In the House education budget committee on Wednesday morning, Collins said she had a substitute bill that would cap the fiscal impact to the state to $20 million the first year and expand the taxes businesses and individuals could apply their credits to, including utility and excise taxes. Revenue from those go into the state’s General Fund.
“Let’s get this bill through this year and see its impact,” Collins said in committee.
The bill is modeled after legislation in Georgia.
Danne Howard, deputy director of the Alabama Hospital Association, told Alabama Daily News hospitals could use the donated funds for expenses ranging from new roofs to medical specialists.
A report from the Center for Healthcare Quality and Payment Reform said more than half of Alabama’s 52 rural hospitals are at risk of closing, 19 of which the center says are at an “immediate risk” of closure.
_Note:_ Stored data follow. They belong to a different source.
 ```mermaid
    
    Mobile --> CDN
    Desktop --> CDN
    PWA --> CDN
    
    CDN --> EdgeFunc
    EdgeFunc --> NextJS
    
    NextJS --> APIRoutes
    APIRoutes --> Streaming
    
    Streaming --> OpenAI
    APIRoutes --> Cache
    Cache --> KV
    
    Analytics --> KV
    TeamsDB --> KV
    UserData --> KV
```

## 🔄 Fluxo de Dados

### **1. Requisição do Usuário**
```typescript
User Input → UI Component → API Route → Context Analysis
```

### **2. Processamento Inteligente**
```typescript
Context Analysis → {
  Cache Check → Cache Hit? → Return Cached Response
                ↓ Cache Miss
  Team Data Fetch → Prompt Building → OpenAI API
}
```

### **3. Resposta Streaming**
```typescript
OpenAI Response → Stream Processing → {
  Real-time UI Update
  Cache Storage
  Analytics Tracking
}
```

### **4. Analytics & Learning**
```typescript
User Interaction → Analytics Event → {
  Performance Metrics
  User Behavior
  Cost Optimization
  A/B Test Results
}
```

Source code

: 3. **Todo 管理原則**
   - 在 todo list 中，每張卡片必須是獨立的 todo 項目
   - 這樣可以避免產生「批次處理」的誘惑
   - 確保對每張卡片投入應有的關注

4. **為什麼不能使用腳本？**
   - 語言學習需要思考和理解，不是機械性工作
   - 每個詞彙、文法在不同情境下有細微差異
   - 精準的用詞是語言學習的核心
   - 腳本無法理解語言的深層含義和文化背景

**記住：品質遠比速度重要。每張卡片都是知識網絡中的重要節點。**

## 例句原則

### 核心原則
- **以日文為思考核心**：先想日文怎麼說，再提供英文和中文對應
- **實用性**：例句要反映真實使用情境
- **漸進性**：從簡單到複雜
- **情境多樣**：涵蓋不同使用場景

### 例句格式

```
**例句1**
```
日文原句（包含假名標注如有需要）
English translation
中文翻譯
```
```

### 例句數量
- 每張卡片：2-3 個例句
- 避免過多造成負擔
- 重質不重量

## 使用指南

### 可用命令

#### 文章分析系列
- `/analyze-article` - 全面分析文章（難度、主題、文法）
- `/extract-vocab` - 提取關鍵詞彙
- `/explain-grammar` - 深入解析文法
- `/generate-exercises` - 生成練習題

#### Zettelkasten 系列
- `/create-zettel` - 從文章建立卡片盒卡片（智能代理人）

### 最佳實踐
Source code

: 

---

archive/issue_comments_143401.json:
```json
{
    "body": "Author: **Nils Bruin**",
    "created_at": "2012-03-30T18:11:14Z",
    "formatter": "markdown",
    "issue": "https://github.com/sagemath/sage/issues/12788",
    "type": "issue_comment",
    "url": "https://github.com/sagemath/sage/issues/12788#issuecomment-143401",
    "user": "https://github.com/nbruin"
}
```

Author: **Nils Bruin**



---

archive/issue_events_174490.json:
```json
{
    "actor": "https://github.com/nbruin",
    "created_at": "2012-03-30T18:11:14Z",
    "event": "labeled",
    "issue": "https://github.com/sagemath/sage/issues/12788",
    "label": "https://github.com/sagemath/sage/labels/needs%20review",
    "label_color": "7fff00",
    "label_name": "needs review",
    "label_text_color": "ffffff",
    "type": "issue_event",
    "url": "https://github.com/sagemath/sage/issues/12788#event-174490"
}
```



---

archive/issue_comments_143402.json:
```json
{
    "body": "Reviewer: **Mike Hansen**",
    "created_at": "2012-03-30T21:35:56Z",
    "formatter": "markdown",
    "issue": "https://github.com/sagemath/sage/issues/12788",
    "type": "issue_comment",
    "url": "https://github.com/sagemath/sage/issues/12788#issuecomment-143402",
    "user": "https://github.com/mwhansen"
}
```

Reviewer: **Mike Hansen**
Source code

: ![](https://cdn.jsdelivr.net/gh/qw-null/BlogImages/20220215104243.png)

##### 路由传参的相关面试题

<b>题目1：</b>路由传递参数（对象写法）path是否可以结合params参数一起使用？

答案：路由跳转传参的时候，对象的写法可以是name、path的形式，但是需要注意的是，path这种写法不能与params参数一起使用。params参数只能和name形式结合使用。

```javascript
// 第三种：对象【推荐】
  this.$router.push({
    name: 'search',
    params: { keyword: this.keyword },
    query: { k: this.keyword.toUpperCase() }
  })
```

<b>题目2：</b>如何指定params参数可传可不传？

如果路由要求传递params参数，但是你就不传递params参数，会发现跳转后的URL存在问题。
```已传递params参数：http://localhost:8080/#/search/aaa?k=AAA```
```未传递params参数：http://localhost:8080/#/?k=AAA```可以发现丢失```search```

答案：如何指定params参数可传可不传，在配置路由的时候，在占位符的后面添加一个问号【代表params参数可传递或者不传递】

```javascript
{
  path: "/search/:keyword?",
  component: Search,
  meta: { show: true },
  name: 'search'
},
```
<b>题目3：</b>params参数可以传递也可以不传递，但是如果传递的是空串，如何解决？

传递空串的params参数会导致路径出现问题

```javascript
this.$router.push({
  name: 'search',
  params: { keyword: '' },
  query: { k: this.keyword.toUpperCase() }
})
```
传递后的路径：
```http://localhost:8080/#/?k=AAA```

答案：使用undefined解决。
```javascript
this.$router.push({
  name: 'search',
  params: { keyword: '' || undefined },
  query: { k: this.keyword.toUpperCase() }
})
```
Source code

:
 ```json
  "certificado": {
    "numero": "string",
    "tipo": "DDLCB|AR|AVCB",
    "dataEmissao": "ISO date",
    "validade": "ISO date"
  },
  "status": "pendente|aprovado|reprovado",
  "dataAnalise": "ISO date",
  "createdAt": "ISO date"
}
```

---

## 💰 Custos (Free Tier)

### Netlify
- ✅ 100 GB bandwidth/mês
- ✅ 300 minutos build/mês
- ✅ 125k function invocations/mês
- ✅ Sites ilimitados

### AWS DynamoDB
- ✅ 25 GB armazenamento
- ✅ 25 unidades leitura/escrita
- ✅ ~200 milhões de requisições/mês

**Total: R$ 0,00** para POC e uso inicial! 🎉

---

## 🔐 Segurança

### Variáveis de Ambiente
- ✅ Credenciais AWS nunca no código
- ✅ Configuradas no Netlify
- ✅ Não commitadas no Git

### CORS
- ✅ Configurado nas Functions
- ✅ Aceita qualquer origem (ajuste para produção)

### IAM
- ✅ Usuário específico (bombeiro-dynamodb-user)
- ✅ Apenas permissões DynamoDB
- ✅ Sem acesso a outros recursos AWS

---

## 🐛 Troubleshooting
“They are as fragile as ever,” Howard said about the financial status of rural hospitals. “And if everything stays the same, there is no light at the end of the tunnel.”
Collins asked for a committee vote on her bill, but education budget committee chairman Rep. Danny Garrett, R-Trussville, said the bill needed to be considered by the General Fund committee.
Because it’s impossible to know how many individuals or organizations may donate to hospitals or what tax they may apply their credit, the potential impact on either the General Fund or ETF can’t be calculated.
“I have a problem moving forward if we don’t know the economic impact,” Garrett said Wednesday. And he didn’t want to vote out a bill that would negatively impact the General Fund without that committee’s input.
Committee member Rep. Cynthia Almond, R-Tuscaloosa, said while there are fiscal impacts of the legislation, there are also significant consequences if lawmakers don’t act.
“If we lose our rural hospitals … there is going to be fallout,” she said.
Collins later told Alabama Daily News she would continue to pursue the bill this session.
Sen. April Weaver, R-Brierfield, is sponsoring the same bill in the Senate. It’s been pending for the last month in the Senate education budget committee.
Garrett has also warned of late that decisions will have to be made about what tax credit and exemption bills move forward in the remaining days of the session.
Lawmakers have already pledged at least $100 million per year to a school choice program and are awaiting another drop in ETF revenue when another percentage point comes off the state sales tax on groceries, though that won’t happen until at least 2025. And ADN reported Wednesday that last year’s untaxing of hourly workers’ overtime earnings will have a bigger fiscal impact this year and next than originally thought.